Il fallut donner un nom à cette association. Et d’abord s’entendre sur le fait que l’Association n’était pas la Radio elle-même. Qui aurait son Règlement Intérieur, qui ne ferait pas nécessairement appel aux membres de l’Association et qui pour autant devrait respecter les principes de celle-ci et ses directives. Il fallait donc deux noms distincts. Je passe sur les tours de table et les disputes, la solution trouvée pour l’Association me semble encore aujourd’hui la meilleure possible : « De Source Sûre »  cela renvoie à la Radio et en quelque sorte annonce son souci d’objectivité et de vérité. Dans le même temps ce nom signale que la « source » qui alimente la radio est solide (et pas seulement certaine, double sens de l’adjectif « sûr »). En sus c’était, pour qui voulait le recevoir, un clin d’œil amusé à la source « authentique » et à la source « véritable » de la Loire que tout promeneur a visitées lorsqu’il s’est approché du Mont Sacré de l’Ardèche, le Gerbier de Jonc.

Fréquence 7

D’autres réunions pareillement agitées baptisèrent la station de Radio elle-même. Ce fut « Fréquence 7 », l’Ardèche devenue elle-même son propre canal d’information et de culture. Je ne sais plus qui dans le vacarme et la confusion, fit la proposition, je soupçonne Régis Duchamp, toujours si discret, si fin et si précis, mais je ne puis l’assurer.
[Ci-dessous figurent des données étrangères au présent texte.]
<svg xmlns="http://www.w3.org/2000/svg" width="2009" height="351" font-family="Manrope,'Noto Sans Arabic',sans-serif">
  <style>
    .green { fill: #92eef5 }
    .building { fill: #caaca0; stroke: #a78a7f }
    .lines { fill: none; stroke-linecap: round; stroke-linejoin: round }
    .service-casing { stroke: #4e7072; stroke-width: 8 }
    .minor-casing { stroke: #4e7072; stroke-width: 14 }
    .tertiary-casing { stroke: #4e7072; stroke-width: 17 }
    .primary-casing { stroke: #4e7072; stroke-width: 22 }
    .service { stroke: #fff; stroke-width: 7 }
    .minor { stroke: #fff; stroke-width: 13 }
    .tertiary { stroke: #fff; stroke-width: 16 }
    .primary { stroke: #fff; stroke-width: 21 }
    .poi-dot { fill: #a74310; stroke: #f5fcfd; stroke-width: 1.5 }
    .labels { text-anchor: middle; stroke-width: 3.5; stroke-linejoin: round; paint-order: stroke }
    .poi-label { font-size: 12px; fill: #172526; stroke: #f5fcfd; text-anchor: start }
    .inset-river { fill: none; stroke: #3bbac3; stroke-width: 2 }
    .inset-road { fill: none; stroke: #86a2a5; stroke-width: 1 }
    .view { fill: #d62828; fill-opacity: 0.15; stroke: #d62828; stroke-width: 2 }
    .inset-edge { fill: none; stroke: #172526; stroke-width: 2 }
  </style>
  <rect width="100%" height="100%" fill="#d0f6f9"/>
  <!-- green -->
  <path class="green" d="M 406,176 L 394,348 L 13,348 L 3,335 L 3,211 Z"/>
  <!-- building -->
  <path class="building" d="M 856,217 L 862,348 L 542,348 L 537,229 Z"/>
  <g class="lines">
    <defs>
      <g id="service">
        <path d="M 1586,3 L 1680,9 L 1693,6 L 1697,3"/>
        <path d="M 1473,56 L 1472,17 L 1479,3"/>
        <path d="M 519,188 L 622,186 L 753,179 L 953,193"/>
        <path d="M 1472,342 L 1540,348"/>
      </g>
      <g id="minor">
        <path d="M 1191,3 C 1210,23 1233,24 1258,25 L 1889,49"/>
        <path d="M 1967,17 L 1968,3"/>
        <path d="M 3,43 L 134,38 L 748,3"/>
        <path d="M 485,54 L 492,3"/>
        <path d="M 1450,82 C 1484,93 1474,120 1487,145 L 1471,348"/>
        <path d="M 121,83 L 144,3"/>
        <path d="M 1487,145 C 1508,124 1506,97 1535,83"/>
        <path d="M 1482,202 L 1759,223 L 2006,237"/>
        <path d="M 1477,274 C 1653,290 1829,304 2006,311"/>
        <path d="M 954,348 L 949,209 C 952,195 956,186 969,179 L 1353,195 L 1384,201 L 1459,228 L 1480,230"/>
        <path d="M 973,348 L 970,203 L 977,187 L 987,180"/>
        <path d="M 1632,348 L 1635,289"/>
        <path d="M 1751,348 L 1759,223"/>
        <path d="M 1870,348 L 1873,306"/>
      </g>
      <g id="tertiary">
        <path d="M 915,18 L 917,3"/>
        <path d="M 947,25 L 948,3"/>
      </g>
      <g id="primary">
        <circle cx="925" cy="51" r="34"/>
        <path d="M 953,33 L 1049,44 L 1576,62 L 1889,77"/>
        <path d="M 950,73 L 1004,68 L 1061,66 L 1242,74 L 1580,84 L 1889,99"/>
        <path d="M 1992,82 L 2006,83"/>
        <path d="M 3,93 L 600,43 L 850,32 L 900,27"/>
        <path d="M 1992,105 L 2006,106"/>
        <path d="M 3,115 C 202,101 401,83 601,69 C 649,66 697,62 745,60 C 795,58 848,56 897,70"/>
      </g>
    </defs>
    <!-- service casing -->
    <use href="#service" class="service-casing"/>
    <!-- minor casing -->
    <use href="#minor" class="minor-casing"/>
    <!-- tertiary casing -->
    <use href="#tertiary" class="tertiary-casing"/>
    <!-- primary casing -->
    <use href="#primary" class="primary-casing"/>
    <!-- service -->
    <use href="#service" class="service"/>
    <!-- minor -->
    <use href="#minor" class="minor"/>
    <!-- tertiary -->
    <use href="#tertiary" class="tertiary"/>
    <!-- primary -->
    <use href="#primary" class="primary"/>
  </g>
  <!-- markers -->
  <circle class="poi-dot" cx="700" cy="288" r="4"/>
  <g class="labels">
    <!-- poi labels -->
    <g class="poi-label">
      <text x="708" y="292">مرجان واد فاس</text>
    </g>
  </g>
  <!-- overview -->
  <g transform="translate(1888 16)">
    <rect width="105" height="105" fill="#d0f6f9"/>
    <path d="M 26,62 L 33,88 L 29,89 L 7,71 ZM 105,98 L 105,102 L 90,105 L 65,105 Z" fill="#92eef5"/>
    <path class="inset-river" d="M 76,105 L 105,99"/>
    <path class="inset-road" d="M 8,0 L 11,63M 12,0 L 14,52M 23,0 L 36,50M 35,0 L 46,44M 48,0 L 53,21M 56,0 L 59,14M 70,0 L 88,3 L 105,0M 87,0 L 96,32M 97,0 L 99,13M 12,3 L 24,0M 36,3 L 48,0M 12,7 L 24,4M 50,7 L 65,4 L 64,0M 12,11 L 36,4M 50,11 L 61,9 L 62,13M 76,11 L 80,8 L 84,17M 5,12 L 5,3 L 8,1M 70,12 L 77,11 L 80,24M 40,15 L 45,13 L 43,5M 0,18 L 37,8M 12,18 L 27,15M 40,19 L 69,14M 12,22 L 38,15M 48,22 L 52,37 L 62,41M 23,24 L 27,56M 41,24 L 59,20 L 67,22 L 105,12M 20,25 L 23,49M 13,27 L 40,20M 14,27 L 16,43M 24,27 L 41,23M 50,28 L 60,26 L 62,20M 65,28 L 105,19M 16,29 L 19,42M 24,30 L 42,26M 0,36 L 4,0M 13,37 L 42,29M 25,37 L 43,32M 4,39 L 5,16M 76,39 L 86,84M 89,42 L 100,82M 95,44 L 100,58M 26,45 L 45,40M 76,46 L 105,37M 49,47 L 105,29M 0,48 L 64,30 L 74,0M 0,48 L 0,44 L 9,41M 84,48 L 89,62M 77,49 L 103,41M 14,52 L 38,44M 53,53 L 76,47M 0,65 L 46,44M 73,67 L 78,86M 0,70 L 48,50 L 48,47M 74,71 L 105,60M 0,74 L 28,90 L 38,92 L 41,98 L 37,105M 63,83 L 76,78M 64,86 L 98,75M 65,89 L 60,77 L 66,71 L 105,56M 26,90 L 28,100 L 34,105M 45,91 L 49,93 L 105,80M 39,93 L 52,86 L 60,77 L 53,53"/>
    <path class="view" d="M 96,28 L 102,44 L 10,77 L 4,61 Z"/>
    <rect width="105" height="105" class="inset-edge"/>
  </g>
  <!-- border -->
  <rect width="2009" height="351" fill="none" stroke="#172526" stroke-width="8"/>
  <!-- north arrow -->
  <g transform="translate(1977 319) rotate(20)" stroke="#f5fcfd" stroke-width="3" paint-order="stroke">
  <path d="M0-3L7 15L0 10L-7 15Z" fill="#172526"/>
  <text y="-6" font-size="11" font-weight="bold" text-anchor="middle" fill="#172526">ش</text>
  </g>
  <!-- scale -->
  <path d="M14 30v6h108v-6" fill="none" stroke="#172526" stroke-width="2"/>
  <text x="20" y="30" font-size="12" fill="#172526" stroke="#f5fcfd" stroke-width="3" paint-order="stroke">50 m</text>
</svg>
Ce que je puis assurer c’est que, comme pour « De Source Sûre » les Dix furent d’accord. Et comme pour De Source Sûre, une fois la solution sur la table chacun (cela se passait au Centre de la rue Seibel à Aubenas) chacun repartit vite à son boulot. Pas d’apéro, ni de défilé de la victoire, ni de « Communiqué Officiel ». Disons le : nous étions seuls à savoir que nous existions, nous étions seuls à nous battre avec cette problématique. J’y reviendrai peut-être un jour, mais l’aide de personnalités comme celle, en vain espérée, d’André Griffon, ou d’institutions privées ou publiques, nous aurait été du plus grand secours. Elles ne vinrent malheureusement, ces aides, qu’une fois le train mis sur les rails. Dans le même temps, notre isolement nous protégea des traditionnels « blocages » des spécialistes, tels ceux évoqués ci-dessus.

Le fait est que nous avancions à pas menus mais c’est la logique de toute entreprise humaine, quand tout est à inventer, et d’abord soi-même, dans un contexte nouveau et dérangeant.